Question

Calculate the electric flux through a cube of side ‘a’ as shown where $E_x=b{x}^{{\displaystyle \frac{1}{2}}}$ , $E_y=E_z=0$ , $a=10cm$ and $b=800NC-m^{{\displaystyle \frac{1}{2}}}$ .

Answer 1

Hint :Electric flux is only given in the x axis direction so we have to find only that side of flux. In order to solve this we need to take both the flux developed due to each side. For taking one side of length and another one for side length $2a$ . Putting the value of a and b will give the desired result of the flux of the cube. They are considered to originate from positive charges and have to terminate on negative charges. The area may be an arbitrary surface.
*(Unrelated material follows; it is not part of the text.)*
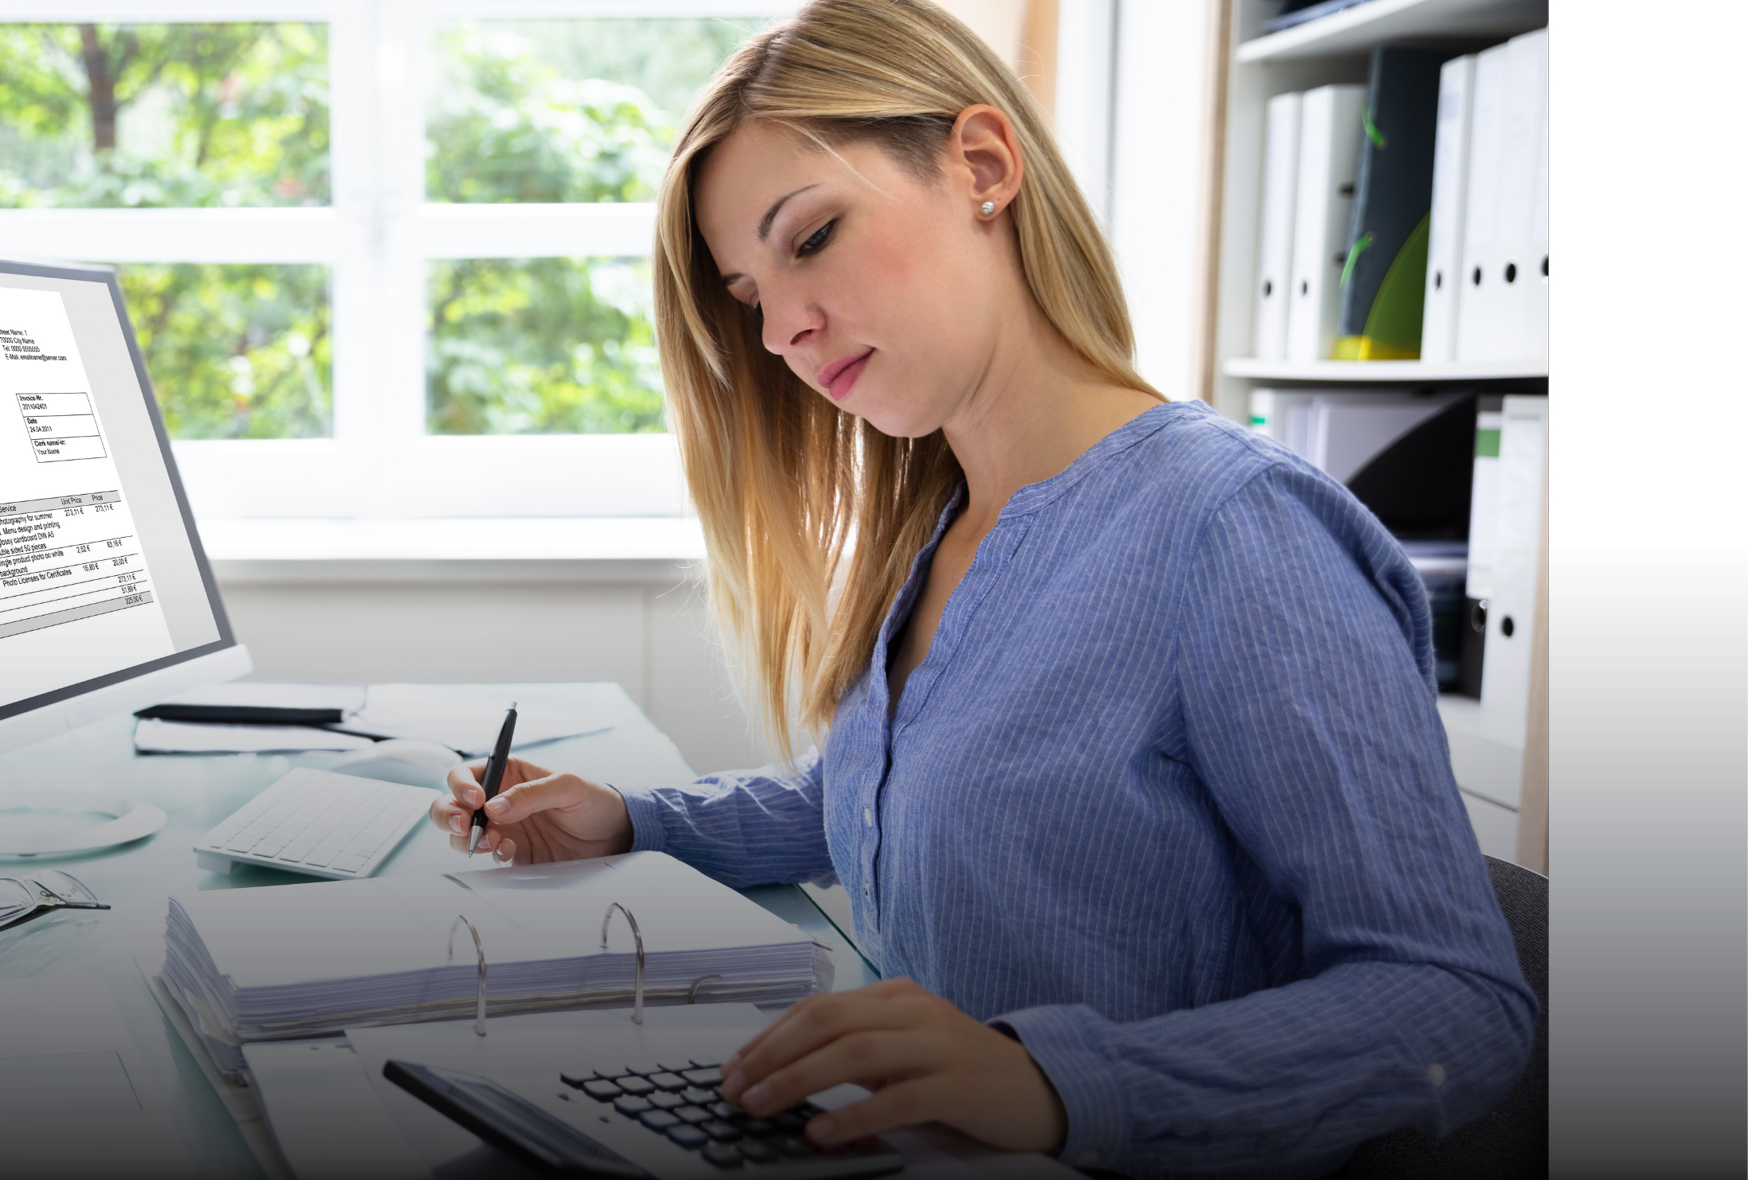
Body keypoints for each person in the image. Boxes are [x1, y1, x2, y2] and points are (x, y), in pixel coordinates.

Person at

Electric flux is a scalar quantity and electric fields are perpendicular to the surface area.

Complete Step By Step Answer:
In the given question since electric field is given only in the x axis, flux is equal to dot product of electric field and surface area.
So here, ${\varphi }_E=\overrightarrow{E}\bullet △\overrightarrow{S}$
Given; $E_x=b{x}^{{\displaystyle \frac{1}{2}}}$ and $a=10cm$
Now here,
 $$\begin{gathered} {\varphi }_L=\overrightarrow{E_L}\bullet △\overrightarrow{S} \\ =b{x}^{{\displaystyle \frac{1}{2}}}\times a^2{\cos }^2{180}^{\circ } \\ =-a^{2}b{x}^{{\displaystyle \frac{1}{2}}} \end{gathered}$$
Also if we want to know the new side length which is
 $$\begin{gathered} x=a+a \\ =2a \end{gathered}$$
Also for the second flux formed;
 $$\begin{gathered} {\varphi }_R=\overrightarrow{E_R}\bullet △\overrightarrow{S} \\ =b{x}^{{\displaystyle \frac{1}{2}}}\times a^2\cos 0^{\circ } \\ =-a^{2}b{x}^{{\displaystyle \frac{1}{2}}} \\ =-a^{2}b(2a{)}^{{\displaystyle \frac{1}{2}}} \end{gathered}$$
So net flux formed here in the cube,
 $$\begin{gathered} \varphi =-a^{2}b(a{)}^{{\displaystyle \frac{1}{2}}}-a^{2}b(2a{)}^{{\displaystyle \frac{1}{2}}} \\ =-a^{2}b\sqrt{a}(1+\sqrt{2}) \end{gathered}$$
Putting the value of a and b in the above equation we get;
 $$\begin{gathered} =-(10\times {10}^{-2})\times 800\times (10\times {10}^{-2}{)}^{{\displaystyle \frac{1}{2}}}\times 2.1414 \\ =6.107N{C}^{-1}{m}^{{\displaystyle \frac{1}{2}}} \end{gathered}$$

Note :
Basically electric flux is the property of an electric field in which electric field lines are inserted in a particular number of areas. They are considered to originate from positive charges and have to terminate on negative charges. The area may be an arbitrary surface. Electric flux is a scalar quantity and electric fields are perpendicular to the surface area.